Flexible, smooth 2.7-litre engine, smooth transmission, comfortable seats, good value for money
Room for improvement
Ride quality, lack of suspension control, lack of low-rpm response in 2.0-litre model, no driver's footrest, no trip computer, poor rear vision
By PHILIP LORD 24/09/2007
THE Kyron has been on sale for just 18 months and SsangYong has given an implicit acknowledgement that its medium SUV was not a pretty sight. Kyron engines needed fettling to pass Euro IV emissions, so SsangYong grabbed the opportunity to give its much criticized styling a pull-through.
Whittling down to the detail, changes have been made to the bonnet, front guards, grille, bumper and lights. At the rear, the tailgate is new, as are rear quarter panels, bumpers and lights. The 18-inch wheels are also a far more simple, elegant design.
So the Kyron has been made cleaner and cheaper and is certainly much better to look at. But is it any good?
Slide into the cabin and the black chequered seat trim looks better than the unimpressive grey material used before and the general impression is of a clear, very conventional well laid-out dash.
The only odd detail is the digital clock, which has the hours displayed above the minutes in a vertical stack.

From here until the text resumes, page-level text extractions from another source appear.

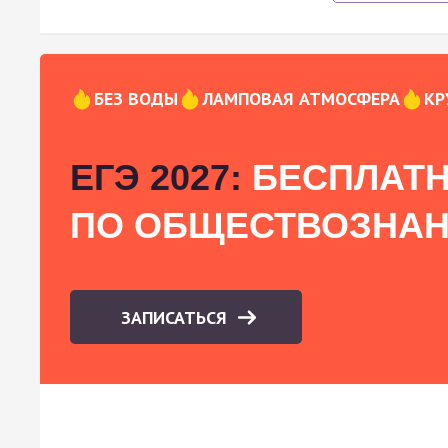
БЕЗ ВОДЫ
ЛАМПОВАЯ АТМОСФЕРА
КР
ЕГЭ 2027:
БЕСПЛАТН
ПО ОБЩЕСТВОЗНА
ЗАПИСАТЬСЯ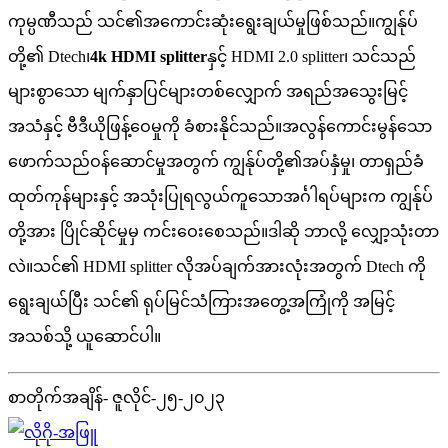
ကုမ္ပဏီသည် သင်၏အကောင်းဆုံးရွေးချယ်မှုဖြစ်သည်။ကျွန်ုပ်
တို့၏ Dtech၊
4k HDMI splitter
နှင့် HDMI 2.0 splitter၊ သင်သည်
များစွာသော မျက်နှာပြင်များတစ်လျှောက် အရည်အသွေးမြင့်
အသံနှင့် ဗီဒီယိုဖြန့်ဝေမှုကို ခံစားနိုင်သည်။အလွန်ကောင်းမွန်သော
ဖောက်သည်ဝန်ဆောင်မှုအတွက် ကျွန်ုပ်တို့၏အပ်နှံမှု၊ တာရှည်ခံ
ထုတ်ကုန်များနှင့် အသုံးပြုရလွယ်ကူသောအင်္ဂါရပ်များက ကျွန်ုပ်
တို့အား ပြိုင်ဆိုင်မှုမှ ကင်းဝေးစေသည်။ဒါဆို ဘာလို့ လျှော့သုံးတာ
လဲ။သင်၏ HDMI splitter လိုအပ်ချက်အားလုံးအတွက် Dtech ကို
ရွေးချယ်ပြီး သင်၏ ရုပ်မြင်သံကြားအတွေ့အကြုံကို အမြင့်
အသစ်သို့ ယူဆောင်ပါ။
စာတိုက်အချိန်- ဇူလိုင်-၂၅-၂၀၂၃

Look closely and you’ll notice that you don’t get a luxury SUV for the price of an entry-level model.
Some of the interior is a little rough around the edges (the new illuminated vanity mirrors, for example don’t quite have the expensive look of some of the other parts of the dash), and the sword-shape handbrake lever is set over to the left on the centre console - not an ideal position for the driver in right-hand drive cars. The cargo cover on the M270 XDi looks cheap, too.
The Kyron’s seats are not remarkable in the class but are comfortable nonetheless, seeming to be able to provide adequate support for most shapes and sizes (no easy feat), and offers a sound driving position aided by the height-adjustable steering wheel (there's no reach adjustment) and height-adjustable seat base.

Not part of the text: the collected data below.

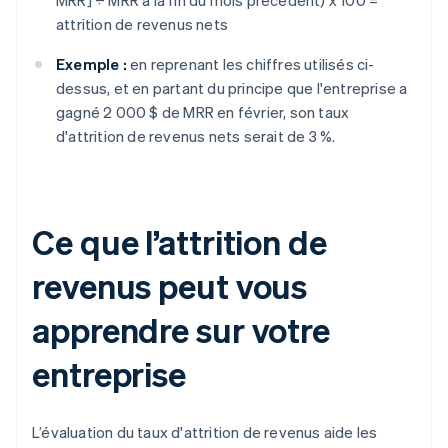
MRR] ÷ MRR à la fin du mois précédent) x 100 =
attrition de revenus nets
Exemple :
en reprenant les chiffres utilisés ci-
dessus, et en partant du principe que l'entreprise a
gagné 2 000 $ de MRR en février, son taux
d'attrition de revenus nets serait de 3 %.
Ce que l’attrition de
revenus peut vous
apprendre sur votre
entreprise
L’évaluation du taux d'attrition de revenus aide les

There is no driver’s left footrest, even though there is the room to fit one. SsangYong locally says it would like to fit one here, but faces problems with crash worthiness if it does so.
Rear seat comfort is quite good, with lap-sash belts for all occupants, while cargo space is easy to access with the lift-up tailgate that presents a tall and wide if not particularly deep load space.

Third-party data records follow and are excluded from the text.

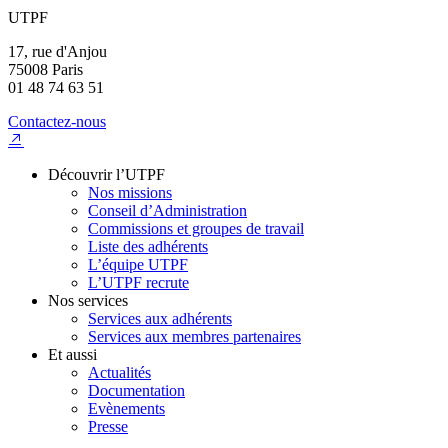
UTPF
17, rue d'Anjou
75008 Paris
01 48 74 63 51
Contactez-nous
Découvrir l’UTPF
Nos missions
Conseil d’Administration
Commissions et groupes de travail
Liste des adhérents
L’équipe UTPF
L’UTPF recrute
Nos services
Services aux adhérents
Services aux membres partenaires
Et aussi
Actualités
Documentation
Evènements
Presse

The view out of the Kyron is clear until you scan behind you, where the thick D-pillars and small rear window (even though it’s supposed to be larger) make seeing much harder. At least the Kyron has rear-parking sensors to take some of the guesswork out of reverse-parking manoeuvres.
Both the 2.0-litre and 2.7-litre turbo-diesels are relatively quiet, smooth performers but the muted rattle seeping into the cabin leaves no doubt in anyone’s mind that they are diesels. The better performer is clearly the 2.7-litre, which lacks the low-rpm tardiness that the 2.0-litre suffers from.
Neither engine feels all that punchy compared to the better turbo-diesel efforts in the medium SUV sector, but there is enough torque there once you look for it.
The automatic transmission, a Mercedes-Benz five-speed unit, has nicely spaced ratios and serves up a smooth gearshift. The new gearshift buttons on the wheel are an easy, welcoming entrée to self-shifting, quickly becoming second nature unlike other more awkward set-ups.
The Kyron is a relatively old-school SUV in its suspension and chassis, with an independent coil spring front suspension and five-link coil spring live axle at the rear. The separate chassis and neatly tucked-up or bashplated underpinnings generally augur well for the inevitable off-road biffs.
This design may promise a polished off-road performance but unfortunately the Kyron borders on truculent when pushed on the road.
It’s worth briefly revisiting the last Kyron’s suspension to understand the new one.
The superceded Kyron appeared as if SsangYong’s engineers set very narrow targets with ride, NVH levels with the previous Kyron. Get it out on a relatively smooth highway, and it was quieter and smoother than many competitors.
As soon as sharp potholes or ripples became part of the equation though, the Kyron’s soft springs and dampers left it thumping and bouncing about.
The fix with Euro IV Kyron has been to install stiffer dampers, which in tandem with fairly grippy tyres works well enough on smooth roads, allowing the Kyron to be driven enthusiastically in twisty sections of ripple-free road, even if the way it tracks and steers doesn’t exactly have the driver begging for more.
On rough roads, it is a very different story. While the prior model would absorb the initial bump shock and take a while to recover from it, the new dampers don’t entertain such road shocks at all well.
The initial damping seems too firm and once it actually gets past this initial stiff compression point, the springs seem too soft. The net result is that the suspension feels uncomfortably firm and causes the vehicle to feel unstable as it skitters over bumps.
The Kyron is a worthy alternative to the Japanese mainstream with its blend of packaging and performance and, now it can be said, its innocuous styling.
But its suspension is its downfall.
While a good aftermarket set-up would probably sort it out, other Koreans with similar chassis and suspension design such as the Kia Sorento and Hyundai Terracan show that it can be done better than this, straight out of the box.